··· FRAGMENTO DE PÁGINA ···

Según el Barómetro, las implicancias institucionales y políticas del crimen son preocupantes.
Primero: la baja confianza en la policía y la justicia penal, reflejo de sus limitaciones para lidiar con un problema que las desborda.
Segundo: el negativo impacto sobre la imagen presidencial, que a su vez afecta la confianza en todas las instituciones públicas. No solo el actual presidente es víctima de este efecto; también lo fueron sus antecesores.
Tercero: el importante respaldo (69,4%) a respuestas autoritarias, como involucrar a militares en tareas de seguridad ciudadana.
Finalmente, casi la mitad de la población (44,6%) aceptaría un golpe militar si eso mejorara las condiciones de seguridad.
A esto súmele usted las sagas de los Álvarez, Orellana, Belaunde Lossio y, ahora, Oropeza, con sus respectivas complicidades policiales, fiscales, judiciales y políticas, y estamos ante un coctel explosivo, que, con miras a las elecciones generales en un año, puede ser explotado por cualquier demagogo. Para que ello no ocurra, los liderazgos políticos deberían, de inmediato, abocarse a trabajar, con la seriedad que la situación demanda, propuestas de seguridad ciudadana eficaces y democráticas.

··· INFORMACIÓN PROPORCIONADA ···

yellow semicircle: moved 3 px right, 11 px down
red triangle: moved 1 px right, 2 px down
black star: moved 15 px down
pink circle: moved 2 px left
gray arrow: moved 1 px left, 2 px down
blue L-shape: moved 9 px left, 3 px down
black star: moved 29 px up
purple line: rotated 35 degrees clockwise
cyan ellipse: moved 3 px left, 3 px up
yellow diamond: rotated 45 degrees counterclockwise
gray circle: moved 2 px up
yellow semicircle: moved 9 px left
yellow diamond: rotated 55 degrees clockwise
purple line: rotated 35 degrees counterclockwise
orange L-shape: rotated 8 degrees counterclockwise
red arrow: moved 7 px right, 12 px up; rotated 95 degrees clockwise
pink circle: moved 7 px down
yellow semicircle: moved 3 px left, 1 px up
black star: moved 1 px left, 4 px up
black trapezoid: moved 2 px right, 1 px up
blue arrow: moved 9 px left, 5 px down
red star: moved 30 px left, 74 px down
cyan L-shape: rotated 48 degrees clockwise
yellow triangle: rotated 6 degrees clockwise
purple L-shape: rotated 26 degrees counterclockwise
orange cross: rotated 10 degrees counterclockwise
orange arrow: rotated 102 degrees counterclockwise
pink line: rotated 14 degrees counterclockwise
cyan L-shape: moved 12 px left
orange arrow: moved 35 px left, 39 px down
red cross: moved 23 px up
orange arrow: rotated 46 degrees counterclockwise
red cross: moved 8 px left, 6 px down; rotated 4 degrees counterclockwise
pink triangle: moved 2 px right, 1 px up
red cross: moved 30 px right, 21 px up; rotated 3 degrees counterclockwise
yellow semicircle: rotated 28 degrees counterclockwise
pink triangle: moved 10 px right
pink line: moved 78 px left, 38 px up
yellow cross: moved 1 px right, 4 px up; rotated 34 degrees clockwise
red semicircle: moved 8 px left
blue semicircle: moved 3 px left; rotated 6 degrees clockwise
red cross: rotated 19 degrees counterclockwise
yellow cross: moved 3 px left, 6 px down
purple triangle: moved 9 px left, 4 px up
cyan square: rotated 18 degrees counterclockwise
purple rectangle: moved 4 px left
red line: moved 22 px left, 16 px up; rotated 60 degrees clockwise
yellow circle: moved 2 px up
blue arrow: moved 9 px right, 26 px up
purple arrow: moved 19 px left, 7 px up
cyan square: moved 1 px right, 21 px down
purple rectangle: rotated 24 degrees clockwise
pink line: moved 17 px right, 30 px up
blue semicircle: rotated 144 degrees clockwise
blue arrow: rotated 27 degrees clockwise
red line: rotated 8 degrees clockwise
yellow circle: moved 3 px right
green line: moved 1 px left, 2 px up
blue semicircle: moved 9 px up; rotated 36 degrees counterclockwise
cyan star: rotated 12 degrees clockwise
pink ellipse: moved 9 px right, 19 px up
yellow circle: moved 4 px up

···

EJERCICIOS PROPUESTOS:
1. Según el fragmento, ¿qué porcentaje de la población aceptaría un golpe militar si eso mejorara las condiciones de seguridad?
2. Reescribe el tramo del fragmento que va desde "Tercero: el importante" hasta "condiciones de seguridad.", cambiando "respaldo" por "apoyo".
3. ¿Concuerdan con el fragmento estas afirmaciones? Responde sí o no a cada una y cita las palabras del fragmento que lo deciden.
(a) El impacto negativo sobre la imagen presidencial también alcanzó a presidentes anteriores.
(b) Las elecciones generales se celebrarán dentro de dos años.
(c) Se pide a los liderazgos políticos trabajar propuestas de seguridad ciudadana autoritarias.

RESPUESTAS:
1. El 44,6%, casi la mitad de la población.

2.
Tercero: el importante apoyo (69,4%) a respuestas autoritarias, como involucrar a militares en tareas de seguridad ciudadana.
Finalmente, casi la mitad de la población (44,6%) aceptaría un golpe militar si eso mejorara las condiciones de seguridad.

3.
(a) Sí: "también lo fueron sus antecesores".
(b) No: "con miras a las elecciones generales en un año".
(c) No: "propuestas de seguridad ciudadana eficaces y democráticas".